Doylestown and the surrounding area are full of history. The quaint old houses that now serve as home base for law firms, investment gurus and real estate agents all feature handsome plaques where their original build dates are inscribed. Most of them were built in the mid-1800s. Even buildings that are no longer there have their moment in history marked, such as the spot of the old school, which now features peaceful trees and benches a stone’s throw away from the courthouse. Businesses thrive in the busy yet quaint downtown area.
It wasn’t always this way. In the early 1960’s, shopping centers began moving in, and that drew customers away from the downtown. Stores began to close, and many storefronts were empty. It is a sad story that has been repeated over and over in small towns across the United States.
Something had to be done. A plan that included urban renewal funds was proposed, but it would mean tearing down more than 20 historic properties to make room for a parking lot. That’s when Doylestown citizens stepped in with an outcry of protest and took matters into their own hands.

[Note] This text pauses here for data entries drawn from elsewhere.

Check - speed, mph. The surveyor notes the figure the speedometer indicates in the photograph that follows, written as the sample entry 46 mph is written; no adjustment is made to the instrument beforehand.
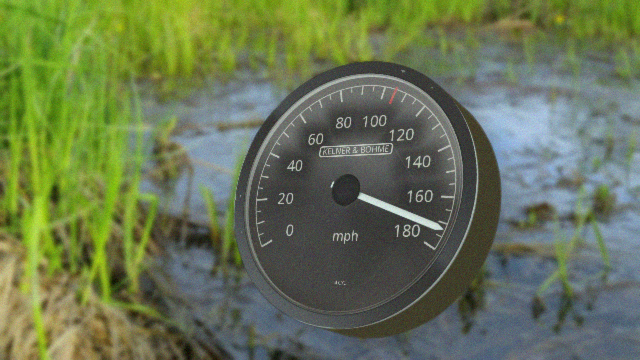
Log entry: 172.5 mph
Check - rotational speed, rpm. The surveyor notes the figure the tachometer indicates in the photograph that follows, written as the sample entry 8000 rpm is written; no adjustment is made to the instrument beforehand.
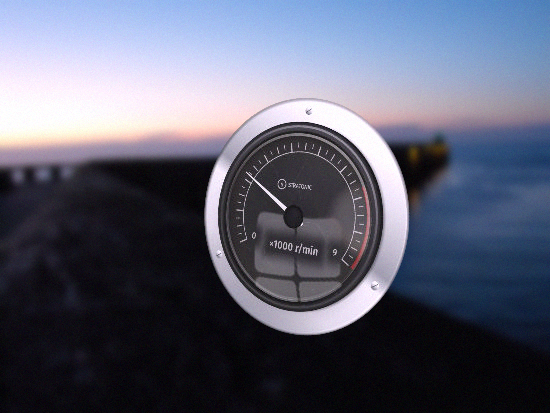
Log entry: 2250 rpm
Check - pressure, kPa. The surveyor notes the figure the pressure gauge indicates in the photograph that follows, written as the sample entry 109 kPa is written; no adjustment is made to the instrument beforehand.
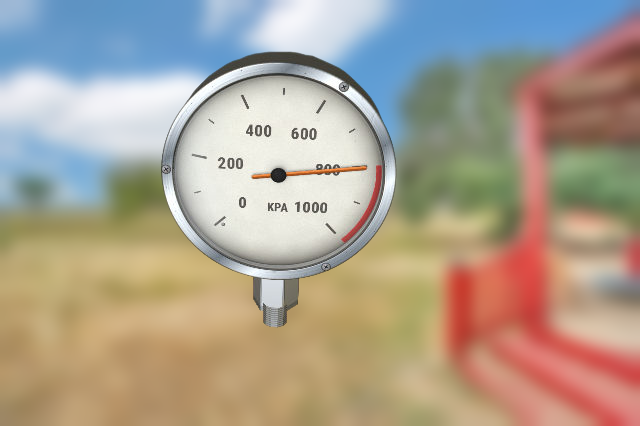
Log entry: 800 kPa
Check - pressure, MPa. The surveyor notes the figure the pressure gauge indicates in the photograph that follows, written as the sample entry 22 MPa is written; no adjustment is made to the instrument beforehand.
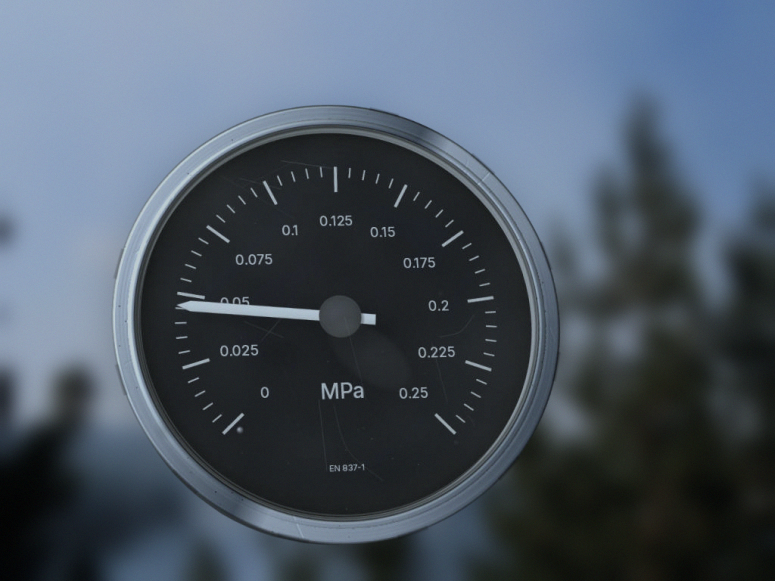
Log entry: 0.045 MPa
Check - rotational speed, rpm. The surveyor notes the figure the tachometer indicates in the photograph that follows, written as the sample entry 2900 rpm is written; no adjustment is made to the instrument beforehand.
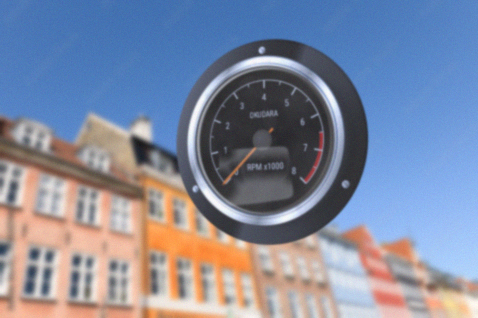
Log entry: 0 rpm
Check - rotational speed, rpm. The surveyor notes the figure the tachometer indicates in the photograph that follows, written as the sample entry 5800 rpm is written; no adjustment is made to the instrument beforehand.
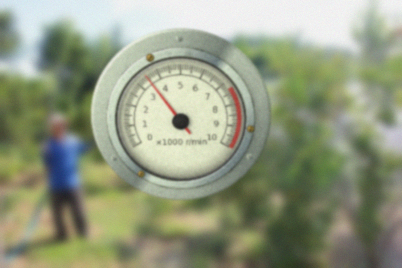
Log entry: 3500 rpm
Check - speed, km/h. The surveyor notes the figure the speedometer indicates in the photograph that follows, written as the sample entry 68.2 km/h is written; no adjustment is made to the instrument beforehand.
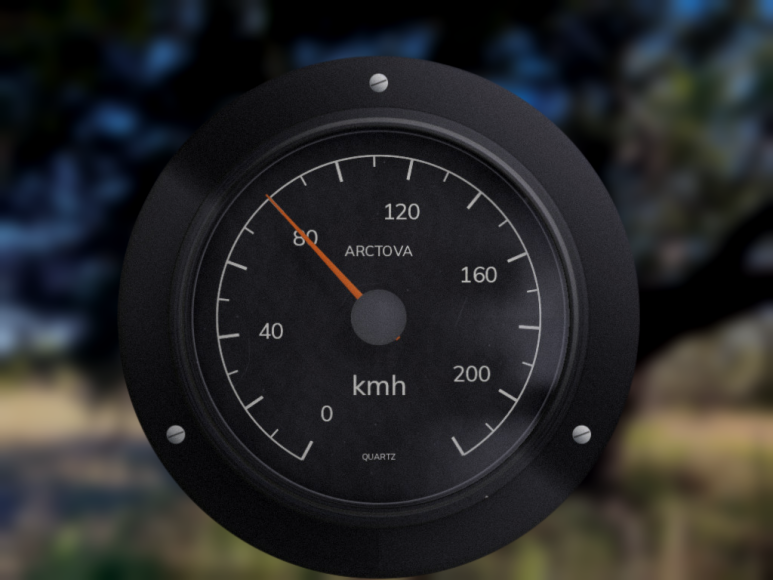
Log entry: 80 km/h
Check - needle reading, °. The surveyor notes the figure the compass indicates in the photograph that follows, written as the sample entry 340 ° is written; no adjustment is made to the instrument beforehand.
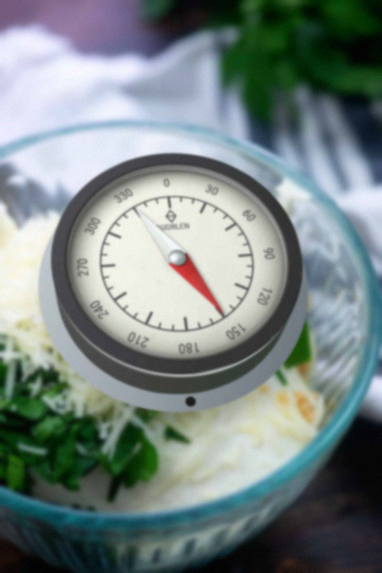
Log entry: 150 °
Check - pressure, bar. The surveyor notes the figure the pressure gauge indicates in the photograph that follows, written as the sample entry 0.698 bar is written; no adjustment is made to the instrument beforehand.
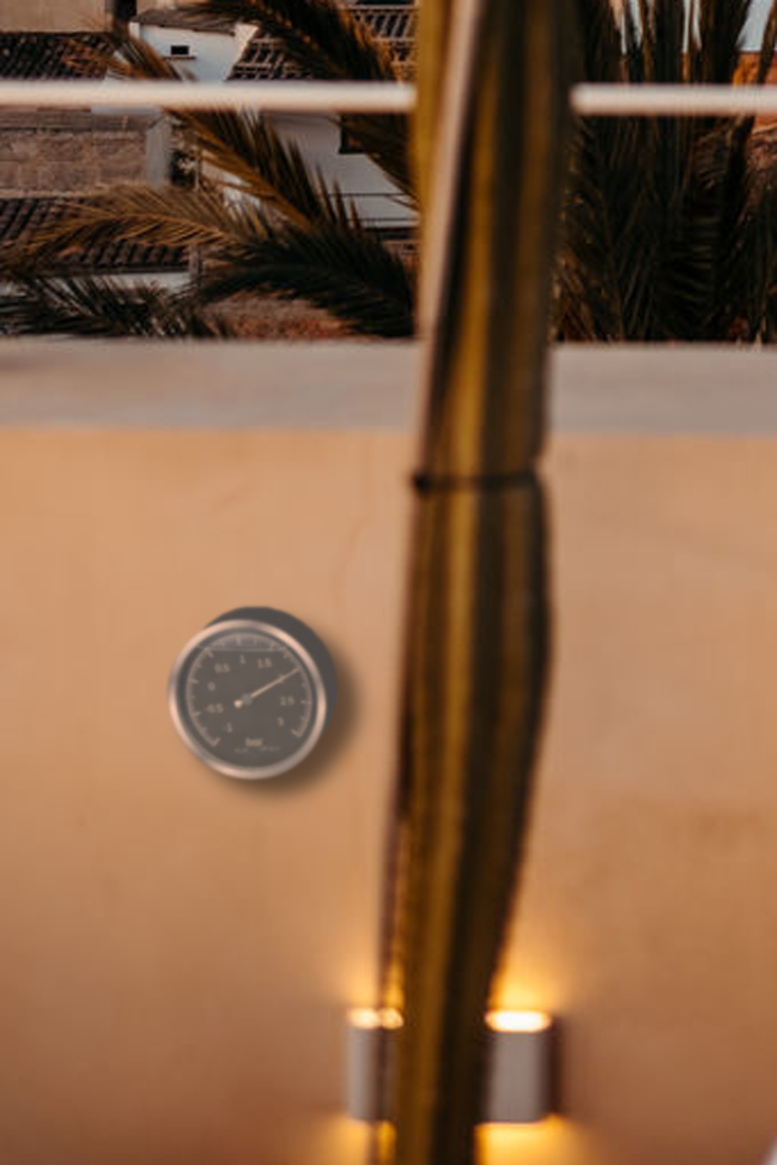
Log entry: 2 bar
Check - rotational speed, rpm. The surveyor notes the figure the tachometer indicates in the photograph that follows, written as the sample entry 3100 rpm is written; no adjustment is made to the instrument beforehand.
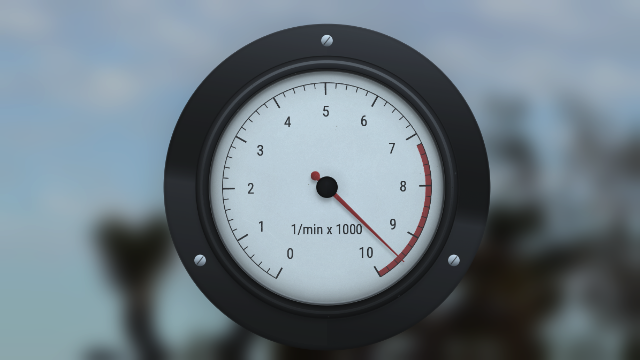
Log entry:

Since then, the revitalization of the downtown has been impressive. Eclectic little shops do a brisk business alongside big-city staples like The Gap. The County Theater opened in 1938, and today the two screens operate as a non-profit community project. Despite the presence of a massive and much more modern theater just a few miles down the road, when I attended a showing of a classic movie at County, the room was packed. Almost every seat was filled!
Big draws in the town include four world-class museums, which are historical marvels in their own right. Fonthill Museum was the home of Henry Mercer, who made a career of many things but made his true mark as a collector. The massive home, which looks very much like an old-world castle, features Medieval, Gothic and Byzantine styles and is one of the first examples of a structure built with reinforced concrete. Mercer also built Mercer Museum and Moravian Pottery and Tile Works. These properties are maintained by the Bucks County Historical Society.

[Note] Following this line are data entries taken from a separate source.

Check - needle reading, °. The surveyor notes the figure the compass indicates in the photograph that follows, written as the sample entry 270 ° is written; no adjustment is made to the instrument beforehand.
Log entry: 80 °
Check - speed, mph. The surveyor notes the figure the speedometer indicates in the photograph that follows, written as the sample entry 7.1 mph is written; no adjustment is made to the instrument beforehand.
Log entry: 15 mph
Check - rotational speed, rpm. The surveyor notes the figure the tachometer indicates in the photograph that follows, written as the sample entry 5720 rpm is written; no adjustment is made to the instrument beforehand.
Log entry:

Across the street from the Mercer Museum is a property that looks suspiciously like a prison–and that’s exactly what it was. The James A. Michener Museum, showcasing the works of the late author, was originally built as the Buck County Prison in 1884. After a century, the building was being torn down when County Commissioners stepped in and agreed to lease the old prison to create the new museum. It opened to the public in 1988.
Walking through Doylestown and venturing into broader Bucks County is a history lesson around every corner. From the old buildings that have been beautifully restored to the Pearl S. Buck House out in the countryside, each historical landmark is a sign of victory for those who want to keep their heritage alive.
This is what can happen when truly dedicated community members form an active historic society and then use their time and money to back up their commitment. If a historical society were this active in every community, the world might be an even more interesting place.